EXERCISE BRIEF –
Across all the entries below, how many lines contain the string "skapar"? The number by itself is the answer.

RECORDS TO PROCESS –

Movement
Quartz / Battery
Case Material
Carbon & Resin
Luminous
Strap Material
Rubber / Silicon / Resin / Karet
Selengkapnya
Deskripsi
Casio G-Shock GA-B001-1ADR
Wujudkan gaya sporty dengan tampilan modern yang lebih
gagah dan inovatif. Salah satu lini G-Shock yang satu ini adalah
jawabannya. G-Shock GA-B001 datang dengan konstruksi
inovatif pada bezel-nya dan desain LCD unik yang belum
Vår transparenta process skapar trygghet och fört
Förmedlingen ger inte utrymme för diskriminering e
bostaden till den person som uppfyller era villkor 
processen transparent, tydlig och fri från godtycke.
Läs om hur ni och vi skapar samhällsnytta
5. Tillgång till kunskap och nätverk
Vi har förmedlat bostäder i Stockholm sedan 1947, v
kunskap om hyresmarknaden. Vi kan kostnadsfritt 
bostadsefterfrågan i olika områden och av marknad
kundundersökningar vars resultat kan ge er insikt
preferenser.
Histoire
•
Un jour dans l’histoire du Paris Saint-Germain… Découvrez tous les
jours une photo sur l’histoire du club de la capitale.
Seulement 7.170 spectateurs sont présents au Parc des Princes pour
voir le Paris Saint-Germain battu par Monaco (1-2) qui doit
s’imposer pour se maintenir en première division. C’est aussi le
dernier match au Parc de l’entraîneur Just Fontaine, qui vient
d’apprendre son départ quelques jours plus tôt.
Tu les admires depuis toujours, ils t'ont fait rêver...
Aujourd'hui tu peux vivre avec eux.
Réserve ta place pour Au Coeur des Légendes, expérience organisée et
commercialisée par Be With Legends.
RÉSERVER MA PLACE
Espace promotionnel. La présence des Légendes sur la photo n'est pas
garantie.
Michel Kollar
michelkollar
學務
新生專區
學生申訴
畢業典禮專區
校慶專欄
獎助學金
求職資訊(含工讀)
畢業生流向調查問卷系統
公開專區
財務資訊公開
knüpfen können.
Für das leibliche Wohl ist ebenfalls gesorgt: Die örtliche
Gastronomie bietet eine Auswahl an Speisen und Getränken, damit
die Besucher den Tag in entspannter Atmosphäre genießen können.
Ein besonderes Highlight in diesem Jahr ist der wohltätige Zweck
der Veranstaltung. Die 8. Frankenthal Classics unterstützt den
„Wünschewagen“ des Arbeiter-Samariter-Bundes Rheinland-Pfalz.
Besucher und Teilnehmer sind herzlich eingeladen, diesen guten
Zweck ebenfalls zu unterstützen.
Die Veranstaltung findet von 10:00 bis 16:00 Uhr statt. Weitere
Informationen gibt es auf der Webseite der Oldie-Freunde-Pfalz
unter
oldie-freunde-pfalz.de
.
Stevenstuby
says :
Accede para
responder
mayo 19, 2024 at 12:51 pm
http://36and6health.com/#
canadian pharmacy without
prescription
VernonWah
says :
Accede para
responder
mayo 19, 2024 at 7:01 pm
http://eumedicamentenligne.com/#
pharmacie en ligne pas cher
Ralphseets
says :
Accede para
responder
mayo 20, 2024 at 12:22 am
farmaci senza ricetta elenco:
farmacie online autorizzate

SOLUTION FOR THIS TASK –
2